This weekend, any and all uncertainty on the matter of Andrew Wiggins' summer plans was put to rest. Canada Basketball, which had hoped to have one of the best young players in the world around for its under-19 FIBA World Championships bid in Prague in late June, announced that Wiggins had decided to forgo the trip. Instead, he'll stay in Lawrence, Kan., where he can get a head start on workouts and prep for his much-anticipated 2013-14 freshman campaign.
It's not a huge story, all things considered. Bill Self previously told reporters he expected Wiggins to commit at least some of his time to Team Canada, and seemed cool with the idea. He'll be glad to have Wiggins around, no doubt, and Wiggins can get acquainted with Allen Fieldhouse and Massachusetts Street, I guess. Other than that there's not much here.

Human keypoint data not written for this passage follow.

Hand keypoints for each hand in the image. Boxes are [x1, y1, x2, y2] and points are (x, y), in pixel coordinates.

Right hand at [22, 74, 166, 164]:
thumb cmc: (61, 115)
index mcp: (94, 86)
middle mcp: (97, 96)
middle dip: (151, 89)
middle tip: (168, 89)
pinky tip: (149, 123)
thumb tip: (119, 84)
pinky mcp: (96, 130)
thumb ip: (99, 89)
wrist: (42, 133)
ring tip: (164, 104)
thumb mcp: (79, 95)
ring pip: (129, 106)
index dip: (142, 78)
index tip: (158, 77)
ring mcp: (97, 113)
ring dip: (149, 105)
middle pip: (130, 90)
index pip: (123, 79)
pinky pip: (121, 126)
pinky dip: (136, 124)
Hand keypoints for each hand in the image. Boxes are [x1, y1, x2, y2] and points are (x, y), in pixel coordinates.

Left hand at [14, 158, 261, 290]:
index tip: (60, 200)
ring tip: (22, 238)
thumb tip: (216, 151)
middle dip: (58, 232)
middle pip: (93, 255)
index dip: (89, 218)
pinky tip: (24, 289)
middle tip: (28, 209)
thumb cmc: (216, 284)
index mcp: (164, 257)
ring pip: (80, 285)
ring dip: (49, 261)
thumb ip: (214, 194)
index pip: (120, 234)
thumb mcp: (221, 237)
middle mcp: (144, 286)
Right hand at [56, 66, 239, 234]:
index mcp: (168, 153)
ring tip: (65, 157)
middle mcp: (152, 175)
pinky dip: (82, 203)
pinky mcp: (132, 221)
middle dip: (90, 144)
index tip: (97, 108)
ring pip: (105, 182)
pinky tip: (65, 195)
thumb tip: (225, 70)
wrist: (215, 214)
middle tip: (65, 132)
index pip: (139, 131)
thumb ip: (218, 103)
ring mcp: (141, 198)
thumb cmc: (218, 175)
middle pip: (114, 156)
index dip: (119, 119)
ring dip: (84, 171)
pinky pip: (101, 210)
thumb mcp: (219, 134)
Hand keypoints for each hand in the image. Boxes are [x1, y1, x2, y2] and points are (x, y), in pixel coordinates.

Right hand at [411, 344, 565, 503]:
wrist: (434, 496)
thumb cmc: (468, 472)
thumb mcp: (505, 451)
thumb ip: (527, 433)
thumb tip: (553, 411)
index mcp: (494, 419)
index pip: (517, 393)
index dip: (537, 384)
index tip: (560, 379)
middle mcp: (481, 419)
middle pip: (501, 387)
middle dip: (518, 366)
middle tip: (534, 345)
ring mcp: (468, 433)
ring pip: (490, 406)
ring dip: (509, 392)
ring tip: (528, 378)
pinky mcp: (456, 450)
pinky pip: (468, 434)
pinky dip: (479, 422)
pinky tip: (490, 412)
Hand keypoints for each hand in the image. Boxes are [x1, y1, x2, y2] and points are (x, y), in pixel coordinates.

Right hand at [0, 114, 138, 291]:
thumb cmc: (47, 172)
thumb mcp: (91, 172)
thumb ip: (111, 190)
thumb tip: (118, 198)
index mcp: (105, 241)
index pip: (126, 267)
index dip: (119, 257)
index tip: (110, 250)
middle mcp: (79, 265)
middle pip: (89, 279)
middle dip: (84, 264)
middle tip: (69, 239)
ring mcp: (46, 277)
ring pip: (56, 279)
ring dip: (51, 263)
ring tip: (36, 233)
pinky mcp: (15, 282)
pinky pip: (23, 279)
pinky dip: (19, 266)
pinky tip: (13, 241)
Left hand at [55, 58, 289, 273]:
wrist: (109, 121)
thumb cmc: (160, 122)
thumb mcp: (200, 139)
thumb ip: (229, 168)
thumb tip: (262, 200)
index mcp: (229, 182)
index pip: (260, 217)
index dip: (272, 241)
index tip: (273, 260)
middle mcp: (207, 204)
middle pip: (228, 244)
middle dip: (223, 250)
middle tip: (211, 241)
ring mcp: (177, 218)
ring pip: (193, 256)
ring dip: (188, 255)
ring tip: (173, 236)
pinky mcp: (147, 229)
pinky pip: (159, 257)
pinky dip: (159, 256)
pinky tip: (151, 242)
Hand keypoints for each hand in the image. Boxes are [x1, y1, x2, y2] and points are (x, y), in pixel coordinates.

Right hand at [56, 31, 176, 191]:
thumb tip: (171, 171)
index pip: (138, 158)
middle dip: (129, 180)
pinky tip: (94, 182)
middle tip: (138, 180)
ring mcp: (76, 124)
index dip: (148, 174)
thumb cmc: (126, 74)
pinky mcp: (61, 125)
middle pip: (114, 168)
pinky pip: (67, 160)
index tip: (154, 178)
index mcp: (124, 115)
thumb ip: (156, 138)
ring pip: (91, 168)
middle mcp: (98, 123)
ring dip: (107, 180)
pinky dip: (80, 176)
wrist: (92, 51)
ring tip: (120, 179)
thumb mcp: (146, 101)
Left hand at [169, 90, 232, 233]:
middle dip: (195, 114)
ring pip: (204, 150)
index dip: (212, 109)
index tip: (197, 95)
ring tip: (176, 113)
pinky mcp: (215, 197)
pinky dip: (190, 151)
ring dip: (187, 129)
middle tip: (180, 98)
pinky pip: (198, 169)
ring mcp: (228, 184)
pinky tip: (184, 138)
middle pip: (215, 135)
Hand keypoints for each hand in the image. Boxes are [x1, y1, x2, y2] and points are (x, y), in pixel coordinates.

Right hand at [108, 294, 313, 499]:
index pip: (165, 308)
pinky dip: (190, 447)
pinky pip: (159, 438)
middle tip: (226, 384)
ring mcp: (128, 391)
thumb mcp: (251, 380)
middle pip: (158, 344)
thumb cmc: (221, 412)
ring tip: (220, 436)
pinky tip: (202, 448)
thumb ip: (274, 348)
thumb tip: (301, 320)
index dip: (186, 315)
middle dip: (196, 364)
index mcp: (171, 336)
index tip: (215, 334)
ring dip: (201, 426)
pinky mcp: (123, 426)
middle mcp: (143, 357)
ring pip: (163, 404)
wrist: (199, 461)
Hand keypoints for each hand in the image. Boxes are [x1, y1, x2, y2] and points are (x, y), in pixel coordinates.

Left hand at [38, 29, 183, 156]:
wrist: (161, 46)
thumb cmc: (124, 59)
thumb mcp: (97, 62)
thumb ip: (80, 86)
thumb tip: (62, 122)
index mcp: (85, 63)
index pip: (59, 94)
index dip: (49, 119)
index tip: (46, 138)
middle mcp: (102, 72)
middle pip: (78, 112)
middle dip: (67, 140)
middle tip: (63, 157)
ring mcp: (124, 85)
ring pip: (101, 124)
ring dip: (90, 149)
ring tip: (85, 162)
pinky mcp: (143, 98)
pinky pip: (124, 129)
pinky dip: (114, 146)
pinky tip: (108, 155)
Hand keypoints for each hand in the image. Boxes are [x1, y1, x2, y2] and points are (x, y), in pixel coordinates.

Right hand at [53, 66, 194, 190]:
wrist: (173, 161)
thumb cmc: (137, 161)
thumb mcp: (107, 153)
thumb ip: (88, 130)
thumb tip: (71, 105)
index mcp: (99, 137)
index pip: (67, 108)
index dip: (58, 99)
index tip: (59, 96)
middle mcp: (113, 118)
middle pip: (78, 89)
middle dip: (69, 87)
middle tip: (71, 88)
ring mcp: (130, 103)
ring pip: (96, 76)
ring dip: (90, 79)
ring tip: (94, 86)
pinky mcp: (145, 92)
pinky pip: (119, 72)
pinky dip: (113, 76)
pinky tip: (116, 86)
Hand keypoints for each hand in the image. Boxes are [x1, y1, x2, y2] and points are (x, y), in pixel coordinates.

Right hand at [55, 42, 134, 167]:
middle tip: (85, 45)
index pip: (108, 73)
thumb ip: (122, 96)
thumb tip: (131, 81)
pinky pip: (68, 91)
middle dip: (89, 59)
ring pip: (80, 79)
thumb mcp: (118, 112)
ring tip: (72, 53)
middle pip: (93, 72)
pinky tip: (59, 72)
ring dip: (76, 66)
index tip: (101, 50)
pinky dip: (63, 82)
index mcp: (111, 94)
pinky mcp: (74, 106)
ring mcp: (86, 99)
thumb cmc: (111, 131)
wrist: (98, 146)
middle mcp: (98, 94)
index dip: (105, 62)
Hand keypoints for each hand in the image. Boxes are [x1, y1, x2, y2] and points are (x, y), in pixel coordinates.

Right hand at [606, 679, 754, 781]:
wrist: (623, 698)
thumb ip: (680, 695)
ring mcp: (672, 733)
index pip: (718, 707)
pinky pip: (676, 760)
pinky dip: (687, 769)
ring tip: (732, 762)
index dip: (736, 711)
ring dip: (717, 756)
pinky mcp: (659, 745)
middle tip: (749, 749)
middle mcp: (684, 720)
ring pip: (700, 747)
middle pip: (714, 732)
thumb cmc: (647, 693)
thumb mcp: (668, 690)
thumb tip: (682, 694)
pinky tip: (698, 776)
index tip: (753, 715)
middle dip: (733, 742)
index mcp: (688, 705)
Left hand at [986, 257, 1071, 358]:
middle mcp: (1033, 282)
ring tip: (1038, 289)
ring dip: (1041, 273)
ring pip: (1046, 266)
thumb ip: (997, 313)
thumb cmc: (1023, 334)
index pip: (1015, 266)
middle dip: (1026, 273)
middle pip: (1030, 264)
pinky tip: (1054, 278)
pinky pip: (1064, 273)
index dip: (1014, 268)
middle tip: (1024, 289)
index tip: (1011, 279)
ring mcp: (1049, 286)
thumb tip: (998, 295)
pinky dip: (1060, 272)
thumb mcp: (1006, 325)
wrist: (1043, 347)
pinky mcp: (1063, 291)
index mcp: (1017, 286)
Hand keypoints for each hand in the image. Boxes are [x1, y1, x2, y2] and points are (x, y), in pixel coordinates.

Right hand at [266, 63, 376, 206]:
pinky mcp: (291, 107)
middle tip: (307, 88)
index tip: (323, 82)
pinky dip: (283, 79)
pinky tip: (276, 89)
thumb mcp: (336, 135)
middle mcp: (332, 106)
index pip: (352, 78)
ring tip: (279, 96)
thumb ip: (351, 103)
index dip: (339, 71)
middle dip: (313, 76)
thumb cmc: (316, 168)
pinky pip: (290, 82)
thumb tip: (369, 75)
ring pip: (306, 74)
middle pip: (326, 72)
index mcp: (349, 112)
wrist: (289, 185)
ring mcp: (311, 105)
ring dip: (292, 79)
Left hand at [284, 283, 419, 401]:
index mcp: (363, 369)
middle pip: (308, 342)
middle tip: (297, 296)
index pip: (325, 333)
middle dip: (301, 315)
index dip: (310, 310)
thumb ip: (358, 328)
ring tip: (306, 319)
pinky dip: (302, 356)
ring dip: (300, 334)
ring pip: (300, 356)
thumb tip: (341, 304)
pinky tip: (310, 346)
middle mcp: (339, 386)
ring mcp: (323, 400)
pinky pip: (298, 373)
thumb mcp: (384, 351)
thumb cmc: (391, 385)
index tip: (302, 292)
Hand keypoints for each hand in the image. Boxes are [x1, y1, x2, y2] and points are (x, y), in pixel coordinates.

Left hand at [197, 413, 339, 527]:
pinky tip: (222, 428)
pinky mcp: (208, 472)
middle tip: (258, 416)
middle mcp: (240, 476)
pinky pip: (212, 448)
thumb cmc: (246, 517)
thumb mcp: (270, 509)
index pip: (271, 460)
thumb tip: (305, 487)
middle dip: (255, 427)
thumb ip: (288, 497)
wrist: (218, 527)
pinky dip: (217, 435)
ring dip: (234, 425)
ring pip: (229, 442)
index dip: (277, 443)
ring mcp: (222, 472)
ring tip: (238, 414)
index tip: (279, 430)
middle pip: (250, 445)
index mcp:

Right now, that is. As part of Team Canada's announcement, Rowan Barrett, executive vice-president and assistant general manager of the Canadian senior men's program, released the following statement:
"At 18 years old, Andrew has a long basketball career ahead of him. Andrew’s decision to prepare himself this summer for the upcoming season is a decision we acknowledge. Our team will miss Andrew this summer, but we remain focused on Andrew's long-term development and our organizational goals for the Rio 2016 Olympic Games and beyond."
Which is smart (as Eric Angevine notes). There's no point in alienating Wiggins over a U19 tournament, not with the 2016 Olympics on the horizon. It also hammers home something I hadn't even considered. Canada is going to be really good.
After all, Wiggins is just the latest highly touted Canadian prospect. Canada in the last few years has produced a wealth of talented NBA prospects. Tristan Thompson is developing nicely for the Cleveland Cavaliers. Myck Kabongo should be a solid if unspectacular pro guard. Andrew Nicholson has a nice perimeter touch for a big man and he might be best-utilized in the international game. Kris Joseph was drafted out of Syracuse last summer. Cory Joseph is playing spot minutes for the San Antonio Spurs in the NBA Finals. Nik Stauskus is a lights-out shooter. Kevin Pangos is going to be one of the best guards in the country this season. Kelly Olynyk was a beast last year. And Anthony Bennett will be a top-five pick in this summer's draft. There are surely more.
There are more coming. Besides Wiggins, the 2013 ESPN 100 includes two Canadians: No. 20-ranked Syracuse commit Tyler Ennis, and No. 44-ranked Florida State prospect Xavier Rathan-Mayes.
Colleague Myron Medcalf explained last July how Canada suddenly started producing all these NBA players.
What Myron found in Canada was a kind of perfect storm. In the 1970s, the Canadian government relaxed its immigration laws, which caused a host of immigrants to rush to Toronto, which is now one of the world's most diverse cities (according to government data, 49 percent of Toronto's residents were born outside the country) and the fifth-most populous metropolitan area in North America. As their children grew up, the NBA's expansion into Canada and Steve Nash's success gave immigrant kids identifiable hoops heroes, and quite possibly saved a generation of talented athletes from spending their gifts trying to become the next Wayne Gretzky. And now here we are.
None of which is to say Canada is ever going to beat the United States at basketball. But Canada should be internationally competitive -- in the same way Argentina and Germany and even Spain are internationally competitive -- in the matter of years, not decades.
At the very least, we can safely say our northern neighbors' long-term basketball prospectus is at its all-time high.